Exercise directions
Output every line from the beginning of the records through the line that contains "16) or higher, but", exactly as it appears.

Task material
......

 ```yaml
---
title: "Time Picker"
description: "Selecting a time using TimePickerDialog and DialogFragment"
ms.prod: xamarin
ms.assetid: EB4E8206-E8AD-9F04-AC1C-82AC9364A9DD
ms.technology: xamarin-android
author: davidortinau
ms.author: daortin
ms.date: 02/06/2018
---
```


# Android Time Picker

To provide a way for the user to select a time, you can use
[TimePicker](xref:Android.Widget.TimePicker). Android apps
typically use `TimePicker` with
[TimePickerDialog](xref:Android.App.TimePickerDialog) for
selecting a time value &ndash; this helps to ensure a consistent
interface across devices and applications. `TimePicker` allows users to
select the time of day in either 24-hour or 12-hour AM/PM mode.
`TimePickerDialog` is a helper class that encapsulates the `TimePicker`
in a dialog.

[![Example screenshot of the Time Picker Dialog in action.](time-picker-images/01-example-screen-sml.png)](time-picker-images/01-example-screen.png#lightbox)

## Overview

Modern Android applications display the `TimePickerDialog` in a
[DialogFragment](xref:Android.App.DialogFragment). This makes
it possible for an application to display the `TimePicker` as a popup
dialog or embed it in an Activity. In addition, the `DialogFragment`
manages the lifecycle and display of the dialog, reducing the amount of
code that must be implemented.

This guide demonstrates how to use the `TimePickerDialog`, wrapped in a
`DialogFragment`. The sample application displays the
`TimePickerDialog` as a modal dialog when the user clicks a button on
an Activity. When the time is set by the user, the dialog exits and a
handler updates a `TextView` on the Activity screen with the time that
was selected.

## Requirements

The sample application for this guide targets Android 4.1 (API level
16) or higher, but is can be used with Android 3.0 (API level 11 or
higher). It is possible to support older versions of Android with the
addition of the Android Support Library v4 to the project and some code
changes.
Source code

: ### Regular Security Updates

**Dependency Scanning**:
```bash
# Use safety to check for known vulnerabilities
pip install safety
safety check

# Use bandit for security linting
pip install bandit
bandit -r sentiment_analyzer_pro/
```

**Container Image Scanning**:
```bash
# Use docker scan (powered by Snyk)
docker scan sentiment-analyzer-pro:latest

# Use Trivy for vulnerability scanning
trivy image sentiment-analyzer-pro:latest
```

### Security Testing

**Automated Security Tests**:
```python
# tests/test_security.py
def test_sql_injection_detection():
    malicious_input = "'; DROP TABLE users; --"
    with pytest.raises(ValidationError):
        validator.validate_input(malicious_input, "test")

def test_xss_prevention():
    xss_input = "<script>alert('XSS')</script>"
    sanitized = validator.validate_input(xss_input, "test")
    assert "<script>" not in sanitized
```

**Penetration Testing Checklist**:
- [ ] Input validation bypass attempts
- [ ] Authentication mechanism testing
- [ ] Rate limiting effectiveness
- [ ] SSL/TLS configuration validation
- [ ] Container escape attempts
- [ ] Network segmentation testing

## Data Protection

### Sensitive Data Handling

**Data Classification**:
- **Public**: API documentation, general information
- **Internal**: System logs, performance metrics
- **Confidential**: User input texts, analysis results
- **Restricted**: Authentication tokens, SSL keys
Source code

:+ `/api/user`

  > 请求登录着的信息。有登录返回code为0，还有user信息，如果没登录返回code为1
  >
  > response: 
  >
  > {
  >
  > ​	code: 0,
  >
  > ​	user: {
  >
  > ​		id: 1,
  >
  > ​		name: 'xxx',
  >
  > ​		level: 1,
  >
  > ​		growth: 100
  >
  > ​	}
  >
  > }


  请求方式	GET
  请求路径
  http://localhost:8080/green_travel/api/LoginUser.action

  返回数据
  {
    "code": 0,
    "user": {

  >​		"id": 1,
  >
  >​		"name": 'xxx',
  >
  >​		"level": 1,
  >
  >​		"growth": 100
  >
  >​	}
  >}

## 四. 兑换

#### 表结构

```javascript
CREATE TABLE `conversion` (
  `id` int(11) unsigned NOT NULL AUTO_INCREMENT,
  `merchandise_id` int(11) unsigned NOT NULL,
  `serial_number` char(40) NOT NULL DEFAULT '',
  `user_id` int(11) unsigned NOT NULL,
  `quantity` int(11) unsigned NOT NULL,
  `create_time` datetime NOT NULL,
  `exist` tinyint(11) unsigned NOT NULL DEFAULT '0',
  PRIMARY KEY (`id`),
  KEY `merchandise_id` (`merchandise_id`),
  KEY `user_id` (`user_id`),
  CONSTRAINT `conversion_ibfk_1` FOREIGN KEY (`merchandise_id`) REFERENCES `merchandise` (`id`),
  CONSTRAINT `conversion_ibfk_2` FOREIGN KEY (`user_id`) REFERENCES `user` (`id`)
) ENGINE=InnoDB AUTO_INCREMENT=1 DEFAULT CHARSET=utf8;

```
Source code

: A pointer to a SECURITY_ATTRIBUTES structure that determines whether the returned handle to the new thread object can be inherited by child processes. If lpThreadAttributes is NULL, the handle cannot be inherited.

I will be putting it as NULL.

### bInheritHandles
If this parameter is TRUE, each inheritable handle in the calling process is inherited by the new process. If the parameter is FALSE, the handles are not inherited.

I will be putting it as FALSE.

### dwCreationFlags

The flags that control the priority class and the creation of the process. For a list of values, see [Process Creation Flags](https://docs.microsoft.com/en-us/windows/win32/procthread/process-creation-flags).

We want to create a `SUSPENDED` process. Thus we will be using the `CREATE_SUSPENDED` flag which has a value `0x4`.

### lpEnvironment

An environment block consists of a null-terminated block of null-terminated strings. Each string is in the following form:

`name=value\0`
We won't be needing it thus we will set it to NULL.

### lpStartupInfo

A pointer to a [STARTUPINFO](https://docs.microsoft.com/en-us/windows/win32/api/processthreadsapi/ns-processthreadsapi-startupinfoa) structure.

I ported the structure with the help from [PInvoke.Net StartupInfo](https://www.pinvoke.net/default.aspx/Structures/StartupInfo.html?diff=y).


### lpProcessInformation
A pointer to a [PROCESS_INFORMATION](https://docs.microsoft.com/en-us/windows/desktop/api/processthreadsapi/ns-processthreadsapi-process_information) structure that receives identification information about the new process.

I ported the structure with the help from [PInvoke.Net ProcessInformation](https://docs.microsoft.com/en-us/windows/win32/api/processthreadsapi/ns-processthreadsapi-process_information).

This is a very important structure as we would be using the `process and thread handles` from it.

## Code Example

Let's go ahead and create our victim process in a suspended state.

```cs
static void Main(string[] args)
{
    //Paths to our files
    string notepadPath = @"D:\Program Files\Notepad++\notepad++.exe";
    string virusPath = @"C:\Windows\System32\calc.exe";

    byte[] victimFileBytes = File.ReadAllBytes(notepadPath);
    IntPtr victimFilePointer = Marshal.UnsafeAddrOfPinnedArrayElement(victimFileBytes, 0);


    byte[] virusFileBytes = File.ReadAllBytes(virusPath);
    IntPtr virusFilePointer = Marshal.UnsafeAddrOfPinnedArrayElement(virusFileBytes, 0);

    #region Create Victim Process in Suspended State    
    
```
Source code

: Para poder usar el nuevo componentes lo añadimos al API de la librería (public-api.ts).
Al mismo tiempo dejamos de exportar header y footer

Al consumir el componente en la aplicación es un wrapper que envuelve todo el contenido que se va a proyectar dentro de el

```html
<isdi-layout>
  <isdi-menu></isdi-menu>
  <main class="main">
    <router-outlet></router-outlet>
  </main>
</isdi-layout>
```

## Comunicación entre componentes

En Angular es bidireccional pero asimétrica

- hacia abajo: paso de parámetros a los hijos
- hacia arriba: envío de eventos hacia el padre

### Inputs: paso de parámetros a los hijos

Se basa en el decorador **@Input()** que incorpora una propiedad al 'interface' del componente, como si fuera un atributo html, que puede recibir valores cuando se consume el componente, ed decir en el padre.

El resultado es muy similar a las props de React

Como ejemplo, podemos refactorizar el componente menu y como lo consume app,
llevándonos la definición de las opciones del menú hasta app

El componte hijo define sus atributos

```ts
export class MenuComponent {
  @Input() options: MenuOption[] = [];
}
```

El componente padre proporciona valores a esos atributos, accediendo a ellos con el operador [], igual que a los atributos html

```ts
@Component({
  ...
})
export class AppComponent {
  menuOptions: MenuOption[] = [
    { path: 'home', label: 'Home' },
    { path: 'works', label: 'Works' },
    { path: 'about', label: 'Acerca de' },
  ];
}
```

......

Exercise answer
 ```yaml
---
title: "Time Picker"
description: "Selecting a time using TimePickerDialog and DialogFragment"
ms.prod: xamarin
ms.assetid: EB4E8206-E8AD-9F04-AC1C-82AC9364A9DD
ms.technology: xamarin-android
author: davidortinau
ms.author: daortin
ms.date: 02/06/2018
---
```


# Android Time Picker

To provide a way for the user to select a time, you can use
[TimePicker](xref:Android.Widget.TimePicker). Android apps
typically use `TimePicker` with
[TimePickerDialog](xref:Android.App.TimePickerDialog) for
selecting a time value &ndash; this helps to ensure a consistent
interface across devices and applications. `TimePicker` allows users to
select the time of day in either 24-hour or 12-hour AM/PM mode.
`TimePickerDialog` is a helper class that encapsulates the `TimePicker`
in a dialog.

[![Example screenshot of the Time Picker Dialog in action.](time-picker-images/01-example-screen-sml.png)](time-picker-images/01-example-screen.png#lightbox)

## Overview

Modern Android applications display the `TimePickerDialog` in a
[DialogFragment](xref:Android.App.DialogFragment). This makes
it possible for an application to display the `TimePicker` as a popup
dialog or embed it in an Activity. In addition, the `DialogFragment`
manages the lifecycle and display of the dialog, reducing the amount of
code that must be implemented.

This guide demonstrates how to use the `TimePickerDialog`, wrapped in a
`DialogFragment`. The sample application displays the
`TimePickerDialog` as a modal dialog when the user clicks a button on
an Activity. When the time is set by the user, the dialog exits and a
handler updates a `TextView` on the Activity screen with the time that
was selected.

## Requirements

The sample application for this guide targets Android 4.1 (API level
16) or higher, but is can be used with Android 3.0 (API level 11 or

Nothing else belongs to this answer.